Elinize sağlık. Açıklayıcı ve bir çok kişinin kafasında ki yanlışları düzeltecek güzel bir yazı olmuş.

Alıntı yapılan: XRumer - 17 Temmuz 2010 - 09:18:49
Elbette dışarıdan sistemi kurcalayan kişi root haklarına sahip olmadığı için çok ciddi bir etki bırakamayabilir.

Bir tek bu cümle üzerinde durmak istedim. Aslında sizde tedbiri elden bırakmamayı önermişsiniz ama biraz açmak istedim.

Evet sistemi dışarıdan kurcalayan kişi/arkadaş/düşman root haklarına sahip olmaya bilir ama sisteminiz güncel değilse yada sunucunuz üzerinde çalışan servisler güncel değilse ne yazık ki root haklarına sahip olma ihtimali mevcut. Demem o ki dışarıdan biri sistemi kurcalasa bile zarar veremez demeyin, @XRumer arkadaşımızın dediği gibi tedbiri elden bırakmayın. Ne yazık ki bazı servislerin açıklarından faydalanıp sistemde yönetici haklarını kazanabiliyorlar...(Exploit)
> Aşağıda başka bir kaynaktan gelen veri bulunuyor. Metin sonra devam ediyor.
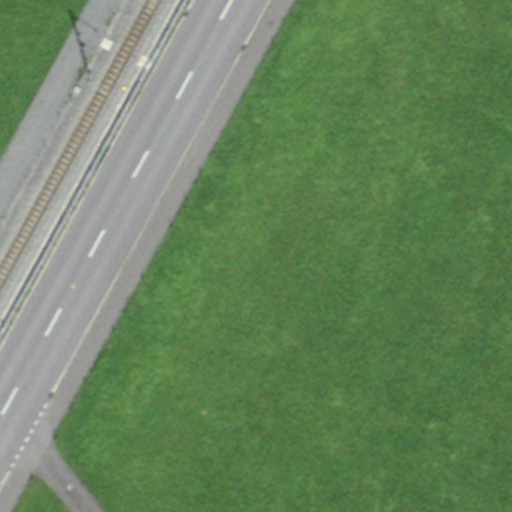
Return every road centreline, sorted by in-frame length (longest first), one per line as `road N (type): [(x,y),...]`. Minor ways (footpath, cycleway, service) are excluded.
road 1 (secondary): [(0,416),(231,0)]
road 2 (track): [(102,0),(0,184)]
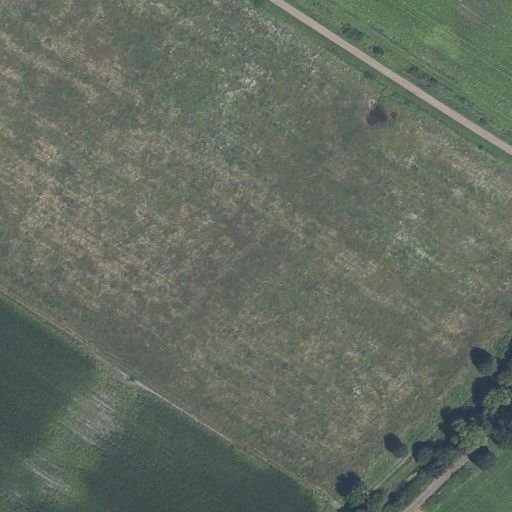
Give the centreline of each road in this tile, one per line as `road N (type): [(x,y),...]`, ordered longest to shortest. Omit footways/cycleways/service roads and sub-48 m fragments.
road 1 (track): [(276,0),(511,152)]
road 2 (track): [(511,410),(409,511)]
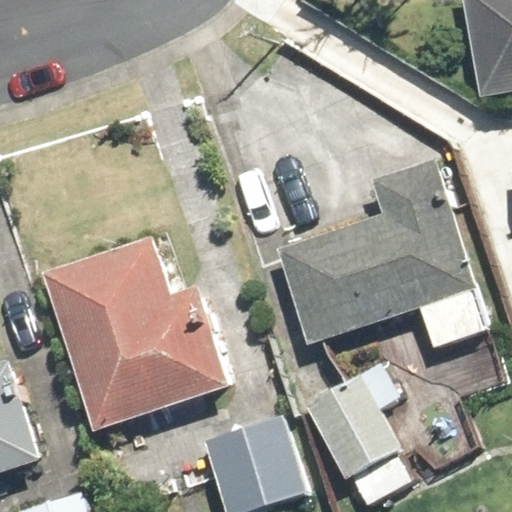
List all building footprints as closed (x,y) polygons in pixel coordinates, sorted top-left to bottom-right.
[(511,0),(471,0),(487,101),(511,96),(511,0)] [(288,243),(318,344),(486,295),(456,194),(288,243)] [(211,292),(180,301),(166,248),(55,277),(69,332),(62,334),(90,435),(239,393),(211,292)] [(0,482),(43,472),(20,375),(0,379),(0,482)] [(368,380),(315,414),(354,473),(407,439),(368,380)] [(295,419),(211,444),(231,511),(255,511),(317,494),(295,419)] [(93,511),(88,496),(37,511),(93,511)]
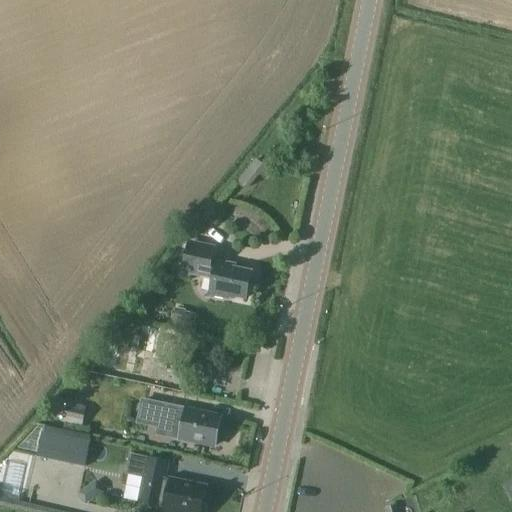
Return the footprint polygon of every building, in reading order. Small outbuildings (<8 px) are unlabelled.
[(181,256),(177,275),(214,282),(211,296),(227,299),(228,295),(246,299),(251,273),(232,269),(233,267),(194,259),(194,258),(181,256)] [(214,447),(215,443),(218,442),(219,434),(217,432),(220,418),(187,412),(186,418),(181,417),(182,411),(143,403),(139,425),(159,429),(160,423),(184,428),(181,440),(214,447)] [(82,428),(86,408),(67,404),(62,425),(82,428)] [(91,444),(42,433),(37,458),(85,469),(91,444)] [(200,511),(205,488),(171,482),(171,481),(166,480),(170,462),(147,457),(146,458),(130,455),(126,476),(142,479),(137,504),(165,510),(164,511),(200,511)] [(511,501),(511,500),(511,481),(503,486),(511,501)]
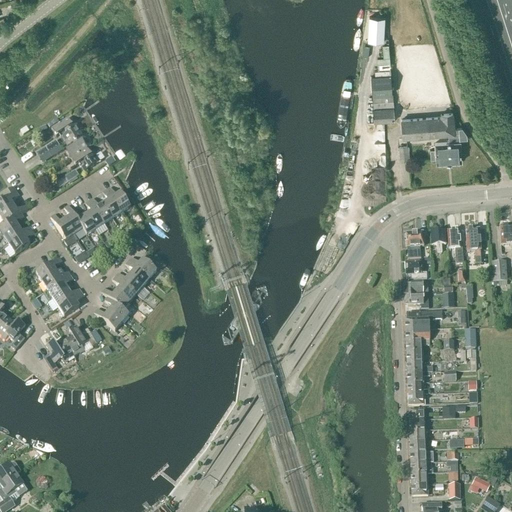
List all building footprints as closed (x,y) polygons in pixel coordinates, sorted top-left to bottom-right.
[(383,43),(384,18),(369,17),(368,42),(383,43)] [(389,58),(376,59),(377,70),(379,70),(390,69),(389,58)] [(372,96),(392,95),(390,76),(370,77),(372,96)] [(373,108),(393,107),(392,95),(372,97),(373,108)] [(373,124),(394,122),(393,108),(372,110),(373,124)] [(454,135),(454,129),(453,129),(452,114),(440,115),(440,117),(401,120),(402,139),(448,135),(454,135)] [(64,144),(80,134),(76,128),(77,127),(74,123),(70,126),(67,121),(51,131),(56,139),(60,136),(64,144)] [(448,135),(449,143),(434,144),(435,150),(430,151),(431,159),(435,159),(436,164),(461,162),(459,142),(459,140),(466,139),(466,135),(461,128),(454,129),(454,135),(448,135)] [(70,161),(86,150),(83,146),(87,143),(85,139),(84,140),(80,134),(64,144),(69,151),(65,154),(70,161)] [(48,154),(59,147),(55,142),(45,149),(48,154)] [(59,147),(48,154),(52,159),(62,152),(59,147)] [(400,160),(408,159),(407,147),(399,147),(400,160)] [(86,150),(70,161),(75,169),(79,166),(84,174),(105,160),(101,154),(96,157),(93,153),(90,155),(86,150)] [(111,158),(105,163),(106,165),(108,168),(115,163),(113,161),(111,158)] [(67,184),(78,177),(75,172),(64,179),(67,184)] [(0,217),(14,209),(11,204),(18,199),(12,189),(2,196),(5,201),(0,204),(0,217)] [(106,193),(121,215),(130,210),(120,195),(115,198),(110,190),(106,193)] [(112,221),(121,215),(106,193),(102,195),(107,203),(103,206),(112,221)] [(112,221),(103,206),(98,209),(93,201),(89,204),(104,226),(112,221)] [(95,232),(104,226),(89,204),(85,206),(90,214),(85,217),(95,232)] [(21,216),(27,212),(24,208),(17,213),(14,209),(0,217),(0,220),(4,226),(4,227),(21,216)] [(72,215),(68,208),(64,211),(68,218),(64,221),(74,237),(82,232),(83,232),(72,215)] [(95,232),(85,217),(80,220),(76,213),(72,215),(83,232),(82,232),(86,238),(95,232)] [(21,216),(4,227),(4,226),(0,228),(0,234),(3,240),(19,230),(15,225),(24,219),(21,216)] [(54,217),(50,219),(65,243),(63,244),(66,249),(77,242),(73,237),(74,237),(64,221),(59,224),(54,217)] [(511,228),(510,229),(510,228),(499,229),(500,248),(511,246),(511,228)] [(9,248),(32,233),(29,229),(21,234),(19,230),(3,240),(9,248)] [(474,232),(474,230),(465,231),(466,254),(474,253),(475,265),(481,265),(478,231),(474,232)] [(459,250),(458,232),(447,232),(448,251),(454,251),(455,265),(463,265),(462,250),(459,250)] [(32,233),(9,248),(14,257),(29,247),(26,242),(34,237),(32,233)] [(431,247),(445,246),(444,233),(430,234),(431,247)] [(407,261),(420,260),(419,248),(423,247),(422,234),(405,235),(407,261)] [(127,264),(149,281),(160,269),(146,257),(138,266),(130,260),(127,264)] [(41,285),(57,275),(53,270),(61,265),(58,260),(35,275),(41,285)] [(142,289),(149,281),(127,264),(124,267),(132,274),(128,277),(142,289)] [(421,275),(420,264),(405,264),(405,265),(404,266),(404,270),(405,272),(405,276),(406,282),(425,281),(425,275),(421,275)] [(493,284),(507,283),(505,264),(491,265),(493,284)] [(47,293),(70,278),(67,274),(64,276),(61,272),(57,275),(41,285),(47,293)] [(142,289),(128,277),(124,282),(117,276),(115,279),(136,297),(142,289)] [(53,302),(68,292),(65,287),(72,282),(70,278),(47,293),(44,295),(49,303),(52,301),(53,302)] [(129,305),(136,297),(115,279),(111,283),(119,289),(115,293),(129,305)] [(419,295),(427,295),(426,284),(403,285),(403,296),(419,295)] [(58,310),(81,296),(78,291),(71,296),(68,292),(53,302),(58,310)] [(129,305),(115,293),(111,298),(104,292),(101,295),(106,300),(107,299),(122,313),(123,312),(129,305)] [(419,295),(403,296),(404,306),(420,306),(420,311),(427,311),(427,295),(419,295)] [(81,296),(58,310),(64,319),(79,309),(76,304),(83,299),(81,296)] [(128,317),(123,312),(122,313),(107,299),(106,300),(104,303),(111,309),(107,313),(121,325),(128,317)] [(0,329),(1,328),(4,325),(8,321),(1,314),(4,311),(0,307),(0,329)] [(454,322),(466,322),(466,310),(453,310),(454,322)] [(121,325),(107,313),(104,317),(96,311),(93,315),(114,333),(121,325)] [(405,332),(428,332),(428,322),(441,321),(441,314),(406,315),(407,322),(404,322),(405,332)] [(8,321),(0,329),(0,337),(2,339),(1,340),(5,342),(8,339),(14,344),(10,349),(15,353),(24,342),(17,336),(24,328),(17,323),(14,326),(8,321)] [(84,352),(81,349),(89,344),(92,349),(97,346),(90,336),(87,331),(80,336),(76,329),(68,334),(71,338),(63,342),(73,358),(79,355),(84,352)] [(464,341),(475,340),(475,331),(464,332),(464,341)] [(95,332),(90,336),(97,346),(102,342),(95,332)] [(405,343),(429,342),(428,332),(405,332),(405,343)] [(464,341),(465,350),(476,349),(475,340),(464,341)] [(67,362),(73,358),(63,342),(56,347),(53,344),(46,349),(50,356),(43,361),(52,374),(57,371),(54,366),(61,362),(63,366),(68,363),(67,362)] [(406,354),(422,353),(421,348),(429,347),(429,342),(405,343),(406,354)] [(443,344),(443,353),(454,353),(453,344),(448,344),(443,344)] [(406,364),(422,364),(422,353),(406,354),(406,364)] [(422,369),(422,364),(406,364),(406,375),(422,375),(429,375),(432,375),(432,369),(422,369)] [(443,383),(455,382),(455,374),(443,375),(443,383)] [(407,386),(423,385),(423,379),(429,379),(429,375),(422,375),(406,375),(407,386)] [(469,389),(477,389),(477,380),(469,380),(469,389)] [(407,397),(423,396),(429,396),(429,392),(423,392),(423,385),(407,386),(407,397)] [(478,402),(477,391),(469,392),(470,402),(478,402)] [(423,396),(407,397),(408,408),(424,407),(423,396)] [(442,409),(442,421),(455,421),(454,408),(442,409)] [(408,422),(424,422),(424,411),(408,412),(408,422)] [(478,418),(469,418),(469,427),(478,427),(478,418)] [(409,433),(425,433),(424,422),(408,422),(409,433)] [(458,438),(458,429),(445,429),(445,438),(458,438)] [(409,444),(425,443),(425,433),(409,433),(409,444)] [(409,454),(426,454),(425,443),(409,444),(409,454)] [(452,453),(448,453),(448,454),(446,454),(447,463),(458,463),(458,453),(452,454),(452,453)] [(410,465),(426,465),(433,465),(433,454),(426,454),(409,454),(410,465)] [(0,487),(16,476),(20,473),(15,466),(12,465),(0,473),(0,487)] [(426,476),(432,475),(432,471),(426,471),(426,465),(410,465),(410,476),(426,476)] [(447,475),(455,475),(455,465),(447,465),(447,475)] [(0,500),(3,505),(10,500),(16,496),(19,499),(27,493),(16,476),(0,487),(0,500)] [(427,486),(426,476),(410,476),(411,487),(427,486)] [(486,494),(489,486),(476,479),(472,487),(486,494)] [(427,486),(411,487),(411,498),(427,497),(427,486)] [(449,501),(459,502),(459,487),(448,487),(449,501)] [(489,496),(481,507),(487,511),(494,511),(500,504),(489,496)] [(10,500),(3,505),(0,506),(0,511),(9,511),(15,508),(10,500)]
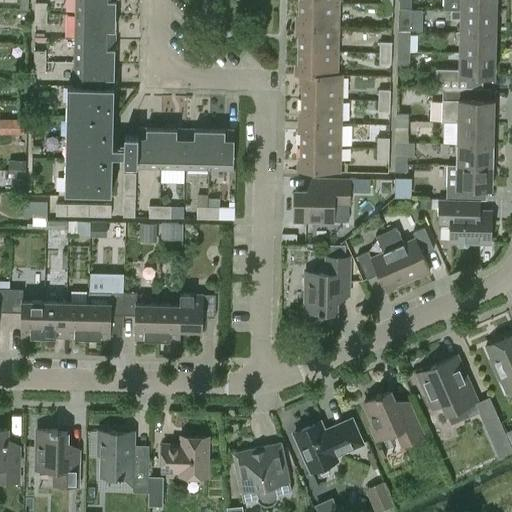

Hatta bu şekilde dağılan Linux sistem sayısı bir hayli fazla. Her zaman dikkatli olmakta ve tedbir almakta fayda var.

heartsmagic

Alıntı yapılan: heartsmagic - 24 Nisan 2014 - 00:11:38
Alıntı yapılan: Unicode - 23 Nisan 2014 - 13:01:44
Peki her üç işletim sistemine sızabilecek ve çalışabilecek bir melez virüs yazılamazmı ?

Hepsinde ortak çalışması imkânsız. Eğer doğrudan yani sistem üzerinde çalışacaksa hepsi için farklı şekilde kodlanması gerekir. Bunun da ötesinde kodlansa bile öyle bir yapıyla yedirilmeli ki sisteme hangisi olduğunu anlayıp ona göre davransın.

Çevrimiçi olaylarda platform gözetmeksizin bir şeyler olabilir belki.

Ne de iddialı konuşmuşum. Bal gibi de olabileceğini bir süre önce okudum. Bir şekilde yapılabiliyor, neticede yazılım dünyası. Tabi hepsinde ortak kod çalışmıyordur ancak akıllanan zararlılar hangi sisteme saldırdığını anlayabiliyorlar. Hatta artık ağı dinleyip oradan bilgi çeken akıllılarımız da mevcut. Kısacası bu bir oyun, doğru oynayan kazanıyor.
Hayattan çıkarı olmayanların, ölümden de çıkarı olmayacaktır.
Hayatlarıyla yanlış olanların ölümleriyle doğru olmalarına imkân var mıdır?


Böylece yalan, dünyanın düzenine dönüştürülüyor.